• EXERCISE REQUIREMENTS:
Filter the data for lines with the word "capital", then copy every line so identified.

Stored data
:::::

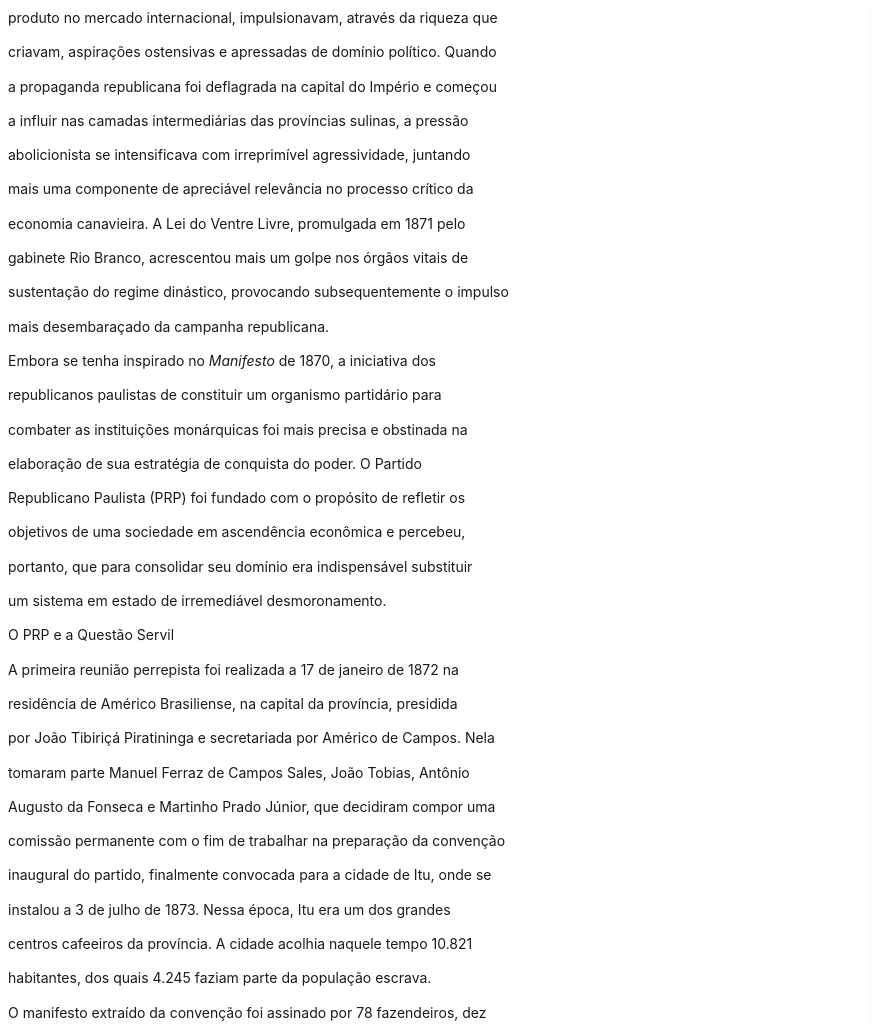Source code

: produto no mercado internacional, impulsionavam, através da riqueza que

criavam, aspirações ostensivas e apressadas de domínio político. Quando

a propaganda republicana foi deflagrada na capital do Império e começou

a influir nas camadas intermediárias das províncias sulinas, a pressão

abolicionista se intensificava com irreprimível agressividade, juntando

mais uma componente de apreciável relevância no processo crítico da

economia canavieira. A Lei do Ventre Livre, promulgada em 1871 pelo

gabinete Rio Branco, acrescentou mais um golpe nos órgãos vitais de

sustentação do regime dinástico, provocando subsequentemente o impulso

mais desembaraçado da campanha republicana.



Embora se tenha inspirado no *Manifesto* de 1870, a iniciativa dos

republicanos paulistas de constituir um organismo partidário para

combater as instituições monárquicas foi mais precisa e obstinada na

elaboração de sua estratégia de conquista do poder. O Partido

Republicano Paulista (PRP) foi fundado com o propósito de refletir os

objetivos de uma sociedade em ascendência econômica e percebeu,

portanto, que para consolidar seu domínio era indispensável substituir

um sistema em estado de irremediável desmoronamento.



O PRP e a Questão Servil



A primeira reunião perrepista foi realizada a 17 de janeiro de 1872 na

residência de Américo Brasiliense, na capital da província, presidida

por João Tibiriçá Piratininga e secretariada por Américo de Campos. Nela

tomaram parte Manuel Ferraz de Campos Sales, João Tobias, Antônio

Augusto da Fonseca e Martinho Prado Júnior, que decidiram compor uma

comissão permanente com o fim de trabalhar na preparação da convenção

inaugural do partido, finalmente convocada para a cidade de Itu, onde se

instalou a 3 de julho de 1873. Nessa época, Itu era um dos grandes

centros cafeeiros da província. A cidade acolhia naquele tempo 10.821

habitantes, dos quais 4.245 faziam parte da população escrava.



O manifesto extraído da convenção foi assinado por 78 fazendeiros, dez
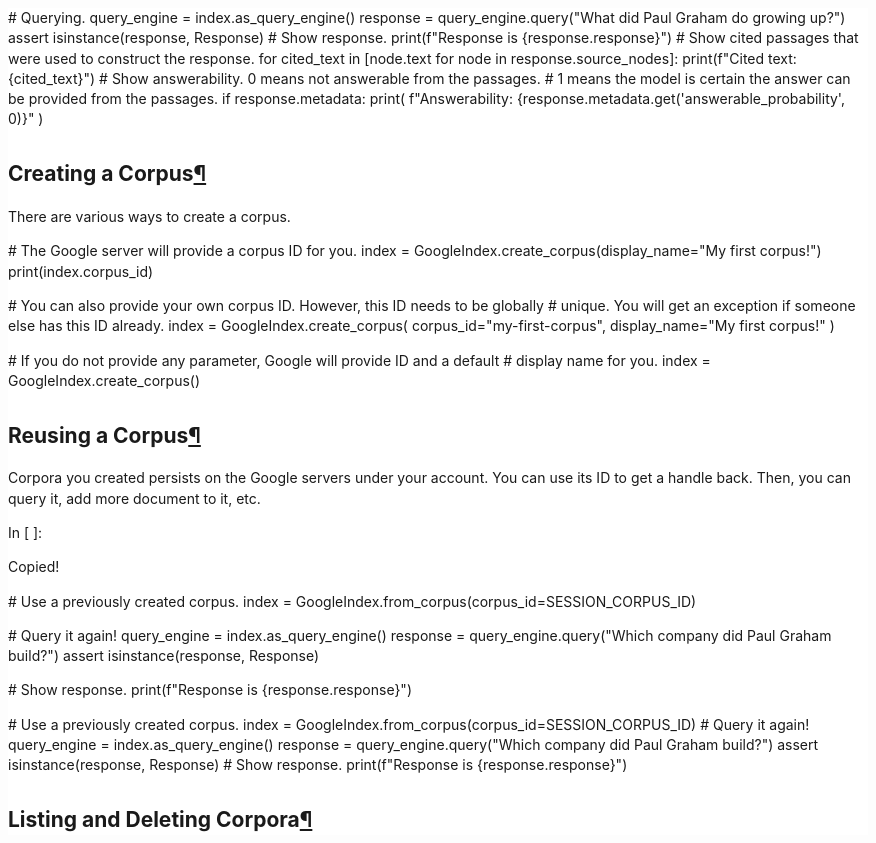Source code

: \# Querying. query\_engine = index.as\_query\_engine() response = query\_engine.query("What did Paul Graham do growing up?") assert isinstance(response, Response) # Show response. print(f"Response is {response.response}") # Show cited passages that were used to construct the response. for cited\_text in \[node.text for node in response.source\_nodes\]: print(f"Cited text: {cited\_text}") # Show answerability. 0 means not answerable from the passages. # 1 means the model is certain the answer can be provided from the passages. if response.metadata: print( f"Answerability: {response.metadata.get('answerable\_probability', 0)}" )

Creating a Corpus[¶](https://docs.llamaindex.ai/en/stable/examples/managed/GoogleDemo/#creating-a-corpus)
---------------------------------------------------------------------------------------------------------

There are various ways to create a corpus.

\# The Google server will provide a corpus ID for you.
index \= GoogleIndex.create\_corpus(display\_name\="My first corpus!")
print(index.corpus\_id)

\# You can also provide your own corpus ID. However, this ID needs to be globally
\# unique. You will get an exception if someone else has this ID already.
index \= GoogleIndex.create\_corpus(
    corpus\_id\="my-first-corpus", display\_name\="My first corpus!"
)

\# If you do not provide any parameter, Google will provide ID and a default
\# display name for you.
index \= GoogleIndex.create\_corpus()

Reusing a Corpus[¶](https://docs.llamaindex.ai/en/stable/examples/managed/GoogleDemo/#reusing-a-corpus)
-------------------------------------------------------------------------------------------------------

Corpora you created persists on the Google servers under your account. You can use its ID to get a handle back. Then, you can query it, add more document to it, etc.

In \[ \]:

Copied!

\# Use a previously created corpus.
index \= GoogleIndex.from\_corpus(corpus\_id\=SESSION\_CORPUS\_ID)

\# Query it again!
query\_engine \= index.as\_query\_engine()
response \= query\_engine.query("Which company did Paul Graham build?")
assert isinstance(response, Response)

\# Show response.
print(f"Response is {response.response}")

\# Use a previously created corpus. index = GoogleIndex.from\_corpus(corpus\_id=SESSION\_CORPUS\_ID) # Query it again! query\_engine = index.as\_query\_engine() response = query\_engine.query("Which company did Paul Graham build?") assert isinstance(response, Response) # Show response. print(f"Response is {response.response}")

Listing and Deleting Corpora[¶](https://docs.llamaindex.ai/en/stable/examples/managed/GoogleDemo/#listing-and-deleting-corpora)
-------------------------------------------------------------------------------------------------------------------------------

:::::

• EXERCISE SOLUTION:
a propaganda republicana foi deflagrada na capital do Império e começou
residência de Américo Brasiliense, na capital da província, presidida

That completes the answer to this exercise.